§ Information provided
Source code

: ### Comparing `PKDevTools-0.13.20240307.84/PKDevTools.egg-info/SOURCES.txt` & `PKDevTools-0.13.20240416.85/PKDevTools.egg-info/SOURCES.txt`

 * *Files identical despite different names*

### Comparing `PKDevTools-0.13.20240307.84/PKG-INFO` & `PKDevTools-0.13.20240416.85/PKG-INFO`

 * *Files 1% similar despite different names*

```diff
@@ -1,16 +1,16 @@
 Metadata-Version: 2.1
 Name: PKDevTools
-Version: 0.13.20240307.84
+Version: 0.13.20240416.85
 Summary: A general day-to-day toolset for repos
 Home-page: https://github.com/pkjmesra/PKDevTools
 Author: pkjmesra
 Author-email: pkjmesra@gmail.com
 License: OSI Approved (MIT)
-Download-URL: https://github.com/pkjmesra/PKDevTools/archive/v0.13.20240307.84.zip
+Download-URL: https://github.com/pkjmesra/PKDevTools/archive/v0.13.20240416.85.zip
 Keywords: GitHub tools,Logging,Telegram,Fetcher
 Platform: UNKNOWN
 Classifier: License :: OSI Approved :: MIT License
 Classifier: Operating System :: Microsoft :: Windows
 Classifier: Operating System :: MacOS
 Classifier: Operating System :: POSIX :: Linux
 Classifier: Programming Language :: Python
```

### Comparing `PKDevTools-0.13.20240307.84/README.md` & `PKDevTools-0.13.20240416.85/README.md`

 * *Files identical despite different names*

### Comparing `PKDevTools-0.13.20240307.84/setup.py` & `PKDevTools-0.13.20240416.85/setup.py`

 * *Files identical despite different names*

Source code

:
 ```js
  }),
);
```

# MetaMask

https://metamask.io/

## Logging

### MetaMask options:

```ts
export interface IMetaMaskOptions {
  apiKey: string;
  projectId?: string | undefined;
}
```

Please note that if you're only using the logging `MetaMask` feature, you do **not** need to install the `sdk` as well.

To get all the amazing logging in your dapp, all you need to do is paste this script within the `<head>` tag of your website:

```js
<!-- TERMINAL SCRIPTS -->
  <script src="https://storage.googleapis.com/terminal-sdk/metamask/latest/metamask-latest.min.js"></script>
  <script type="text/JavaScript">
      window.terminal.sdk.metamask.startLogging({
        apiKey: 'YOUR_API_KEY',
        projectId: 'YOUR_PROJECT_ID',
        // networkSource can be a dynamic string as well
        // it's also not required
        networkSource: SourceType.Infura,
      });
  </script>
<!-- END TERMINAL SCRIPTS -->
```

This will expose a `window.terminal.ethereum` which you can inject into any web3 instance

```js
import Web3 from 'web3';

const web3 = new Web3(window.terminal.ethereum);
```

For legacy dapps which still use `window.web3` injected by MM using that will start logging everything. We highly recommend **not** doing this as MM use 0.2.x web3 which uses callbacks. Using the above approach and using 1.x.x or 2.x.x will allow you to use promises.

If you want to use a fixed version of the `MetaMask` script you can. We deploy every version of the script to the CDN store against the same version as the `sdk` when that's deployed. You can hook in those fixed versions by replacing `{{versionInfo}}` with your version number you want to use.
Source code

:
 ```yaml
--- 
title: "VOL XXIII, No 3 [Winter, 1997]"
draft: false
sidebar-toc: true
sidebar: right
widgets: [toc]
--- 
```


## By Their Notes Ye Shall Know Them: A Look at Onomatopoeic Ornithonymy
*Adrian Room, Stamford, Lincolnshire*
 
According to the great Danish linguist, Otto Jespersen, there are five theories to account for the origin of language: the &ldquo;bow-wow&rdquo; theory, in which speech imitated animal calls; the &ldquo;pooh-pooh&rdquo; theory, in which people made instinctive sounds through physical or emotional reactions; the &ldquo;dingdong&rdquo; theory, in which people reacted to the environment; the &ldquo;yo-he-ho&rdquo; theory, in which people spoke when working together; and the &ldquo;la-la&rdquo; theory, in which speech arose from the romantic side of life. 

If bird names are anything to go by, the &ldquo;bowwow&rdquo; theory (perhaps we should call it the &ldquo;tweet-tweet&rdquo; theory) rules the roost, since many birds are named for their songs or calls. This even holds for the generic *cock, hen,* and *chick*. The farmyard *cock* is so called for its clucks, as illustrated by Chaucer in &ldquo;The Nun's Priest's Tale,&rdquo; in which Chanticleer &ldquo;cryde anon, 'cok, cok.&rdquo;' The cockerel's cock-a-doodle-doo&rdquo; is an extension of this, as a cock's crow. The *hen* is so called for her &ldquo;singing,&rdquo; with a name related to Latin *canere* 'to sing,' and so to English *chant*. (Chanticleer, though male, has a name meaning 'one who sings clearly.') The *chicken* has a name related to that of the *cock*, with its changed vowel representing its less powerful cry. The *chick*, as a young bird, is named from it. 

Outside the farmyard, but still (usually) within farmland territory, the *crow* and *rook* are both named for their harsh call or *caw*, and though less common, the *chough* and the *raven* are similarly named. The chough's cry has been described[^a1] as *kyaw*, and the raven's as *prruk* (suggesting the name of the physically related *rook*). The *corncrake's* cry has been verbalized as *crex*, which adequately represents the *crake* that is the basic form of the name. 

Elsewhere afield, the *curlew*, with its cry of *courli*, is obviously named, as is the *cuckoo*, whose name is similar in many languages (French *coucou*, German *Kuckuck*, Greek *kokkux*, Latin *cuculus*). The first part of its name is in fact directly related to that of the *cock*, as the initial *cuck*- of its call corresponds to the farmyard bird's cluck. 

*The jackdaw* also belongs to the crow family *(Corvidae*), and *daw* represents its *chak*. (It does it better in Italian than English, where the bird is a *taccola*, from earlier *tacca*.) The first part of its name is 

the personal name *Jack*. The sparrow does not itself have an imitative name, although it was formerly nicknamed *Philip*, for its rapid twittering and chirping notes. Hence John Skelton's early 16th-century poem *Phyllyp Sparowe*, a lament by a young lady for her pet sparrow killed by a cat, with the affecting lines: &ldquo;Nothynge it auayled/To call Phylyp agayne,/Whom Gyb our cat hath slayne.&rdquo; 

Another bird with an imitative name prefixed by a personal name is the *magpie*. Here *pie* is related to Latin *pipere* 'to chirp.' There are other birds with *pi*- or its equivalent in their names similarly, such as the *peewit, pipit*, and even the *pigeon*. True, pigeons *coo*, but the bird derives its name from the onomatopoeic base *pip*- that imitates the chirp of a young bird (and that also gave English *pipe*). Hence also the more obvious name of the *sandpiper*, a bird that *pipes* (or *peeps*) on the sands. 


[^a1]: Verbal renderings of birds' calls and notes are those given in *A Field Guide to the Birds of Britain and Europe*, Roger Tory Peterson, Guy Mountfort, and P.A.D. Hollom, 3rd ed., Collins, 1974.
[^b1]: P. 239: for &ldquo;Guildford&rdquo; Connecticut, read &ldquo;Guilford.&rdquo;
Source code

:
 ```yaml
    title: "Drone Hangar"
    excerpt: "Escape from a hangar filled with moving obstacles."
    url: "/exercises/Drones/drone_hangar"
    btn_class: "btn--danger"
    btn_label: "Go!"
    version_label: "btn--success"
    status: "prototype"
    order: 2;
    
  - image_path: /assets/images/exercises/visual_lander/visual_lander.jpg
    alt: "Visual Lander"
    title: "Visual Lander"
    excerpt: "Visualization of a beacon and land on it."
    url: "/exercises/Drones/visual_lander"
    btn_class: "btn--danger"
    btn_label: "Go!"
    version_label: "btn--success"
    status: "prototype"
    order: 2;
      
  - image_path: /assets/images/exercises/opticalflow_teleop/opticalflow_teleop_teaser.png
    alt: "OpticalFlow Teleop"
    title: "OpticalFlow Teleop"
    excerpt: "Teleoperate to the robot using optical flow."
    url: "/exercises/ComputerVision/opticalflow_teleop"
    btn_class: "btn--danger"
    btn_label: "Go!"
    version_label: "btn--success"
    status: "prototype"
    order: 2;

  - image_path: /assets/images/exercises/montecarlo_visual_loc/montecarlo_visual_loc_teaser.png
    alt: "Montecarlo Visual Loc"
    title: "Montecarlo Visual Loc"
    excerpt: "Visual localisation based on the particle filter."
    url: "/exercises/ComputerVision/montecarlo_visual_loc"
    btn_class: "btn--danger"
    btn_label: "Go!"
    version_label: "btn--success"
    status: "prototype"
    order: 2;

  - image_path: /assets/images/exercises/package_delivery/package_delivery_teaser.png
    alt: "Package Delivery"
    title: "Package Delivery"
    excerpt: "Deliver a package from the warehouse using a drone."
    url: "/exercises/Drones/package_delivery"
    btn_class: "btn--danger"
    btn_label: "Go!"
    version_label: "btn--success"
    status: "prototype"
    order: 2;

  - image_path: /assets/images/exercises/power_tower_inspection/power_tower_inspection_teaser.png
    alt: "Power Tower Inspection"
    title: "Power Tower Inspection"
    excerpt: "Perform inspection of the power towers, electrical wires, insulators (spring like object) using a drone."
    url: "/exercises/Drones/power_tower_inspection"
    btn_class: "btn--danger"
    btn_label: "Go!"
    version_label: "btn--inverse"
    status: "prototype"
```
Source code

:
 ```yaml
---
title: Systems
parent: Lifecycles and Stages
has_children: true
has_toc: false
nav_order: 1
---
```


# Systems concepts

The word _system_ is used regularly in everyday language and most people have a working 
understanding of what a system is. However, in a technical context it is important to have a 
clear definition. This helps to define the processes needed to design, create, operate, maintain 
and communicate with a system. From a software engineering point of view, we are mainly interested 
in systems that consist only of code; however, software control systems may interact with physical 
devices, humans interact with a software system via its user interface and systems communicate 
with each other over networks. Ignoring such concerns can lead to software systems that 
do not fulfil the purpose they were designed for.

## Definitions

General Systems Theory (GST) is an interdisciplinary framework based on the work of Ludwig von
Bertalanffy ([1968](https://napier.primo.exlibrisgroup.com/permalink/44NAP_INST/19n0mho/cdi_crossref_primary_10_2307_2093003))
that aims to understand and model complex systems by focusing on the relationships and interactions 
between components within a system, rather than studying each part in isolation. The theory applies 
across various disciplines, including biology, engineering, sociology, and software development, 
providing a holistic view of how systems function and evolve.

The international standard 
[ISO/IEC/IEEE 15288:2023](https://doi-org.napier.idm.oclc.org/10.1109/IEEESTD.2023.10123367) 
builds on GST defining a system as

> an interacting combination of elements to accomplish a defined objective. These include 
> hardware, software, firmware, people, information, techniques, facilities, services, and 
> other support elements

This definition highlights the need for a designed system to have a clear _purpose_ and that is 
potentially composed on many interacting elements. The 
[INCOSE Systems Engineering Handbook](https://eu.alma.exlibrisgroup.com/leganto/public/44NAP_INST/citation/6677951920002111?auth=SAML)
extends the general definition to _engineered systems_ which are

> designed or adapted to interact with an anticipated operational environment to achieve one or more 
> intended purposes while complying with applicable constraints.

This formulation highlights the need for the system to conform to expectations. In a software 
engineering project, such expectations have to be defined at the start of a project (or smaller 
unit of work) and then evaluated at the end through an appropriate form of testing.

§ Exercise aim
Make a list of all lines in the data that contain "only".

§ Solution to the exercise
Please note that if you're only using the logging `MetaMask` feature, you do **not** need to install the `sdk` as well.
in systems that consist only of code; however, software control systems may interact with physical 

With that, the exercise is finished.